WORKING DATA
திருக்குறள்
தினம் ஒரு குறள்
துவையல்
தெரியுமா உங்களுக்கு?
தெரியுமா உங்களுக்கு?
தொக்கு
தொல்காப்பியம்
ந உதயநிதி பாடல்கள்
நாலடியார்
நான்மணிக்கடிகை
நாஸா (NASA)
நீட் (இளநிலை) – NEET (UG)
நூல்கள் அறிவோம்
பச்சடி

TASK BRIEF
Please reproduce all of the entries above exactly as they appear.

RESULT OF THIS EXERCISE
திருக்குறள்
தினம் ஒரு குறள்
துவையல்
தெரியுமா உங்களுக்கு?
தெரியுமா உங்களுக்கு?
தொக்கு
தொல்காப்பியம்
ந உதயநிதி பாடல்கள்
நாலடியார்
நான்மணிக்கடிகை
நாஸா (NASA)
நீட் (இளநிலை) – NEET (UG)
நூல்கள் அறிவோம்
பச்சடி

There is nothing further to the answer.